GlaxoSmithKline (LSE: GSK) and AstraZeneca (LSE: AZN) are similar businesses, but if you could only pick one then choosing between the two is difficult.
It really comes down to your personal investment goals — are you looking for income or growth?
Income pick
Glaxo is the income play of the two pharma giants. The company’s shares currently support a dividend yield of 5.5%, and management has made a commitment to maintaining the payout at its present level until 2017.
Unfortunately, Glaxo’s management has also stated that the dividend payout won’t grow over the next three years, which is disappointing. Still, there’s scope for serious payout growth after 2017.
Room for growth
The next three years will be a transitional period for Glaxo. The company expects 2015 core earnings per share to decline at a percentage rate “in the high teens” as sales of key drugs continue to fall.
However, new treatments will start to work their way through the company’s treatment pipeline by 2016. These new products, combined with Glaxo’s drive to cut costs by £3bn per annum by 2017, will lead to slow and steady earnings growth.
Glaxo’s management believes that group’s revenue will grow at a low-to-mid single digit percentage per annum from 2016 to 2020. During the same period, core earnings per share are expected to expand at a rate in the mid-to-high single digits.
City analysts believe that Glaxo’s earnings per share will fall by 11% this year before rebounding by 7% during 2016.
According to my figures, assuming a 7% per annum growth rate through to 2020, Glaxo is on track to earn 111p per share for full-year 2020. This indicates that Glaxo is trading at a 2020 P/E of 13.2.
Exciting prospects
Astra, on the other hand, is expecting to grow at a much faster rate than Glaxo over the next five years.
Astra currently has 72 new cancer treatments under development, 31 of which are immuno-oncology drugs. 13 immuno-oncology drug trials are under way, with a further 16 planned at the end of November last year.
And it’s this wave of new treatments that has given Astra’s management the confidence to state that revenues will hit $45bn by 2023.
According to my figures, which are based on Astra’s historic profit margins, on revenue of $45bn the company could report a net profit of $9bn, around £5.6bn.
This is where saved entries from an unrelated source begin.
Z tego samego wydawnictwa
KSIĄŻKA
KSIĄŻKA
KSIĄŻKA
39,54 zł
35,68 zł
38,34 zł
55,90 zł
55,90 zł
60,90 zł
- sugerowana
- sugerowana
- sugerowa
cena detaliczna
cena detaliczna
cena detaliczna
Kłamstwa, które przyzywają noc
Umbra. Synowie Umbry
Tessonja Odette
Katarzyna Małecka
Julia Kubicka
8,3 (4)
This translates into earnings per share of £4.43.
So, based on these figures, Astra is currently trading at a 2023 P/E of 10.
Extra income
Astra is set to grow rapidly over the next decade, but the company also supports a dividend yield of 4% at present. The payout is covered 1.5 times by earnings per share and isn’t expected to grow over the next few years.
Still, a yield of 4% is above the market average of 3.4%.
The bottom line
All in all, I’d argue that the choice is simple. If you’re looking for income, Glaxo is the better pick. However, if you’re looking for a growth play, Astra could be the best choice.
That being said, Astra does support a dividend yield of 4%, which is above the market average and complements the company’s long-term growth profile extremely well. If income investors are willing to accept a the reduced level of income, in exchange for growth potential, Astra could be the best bet.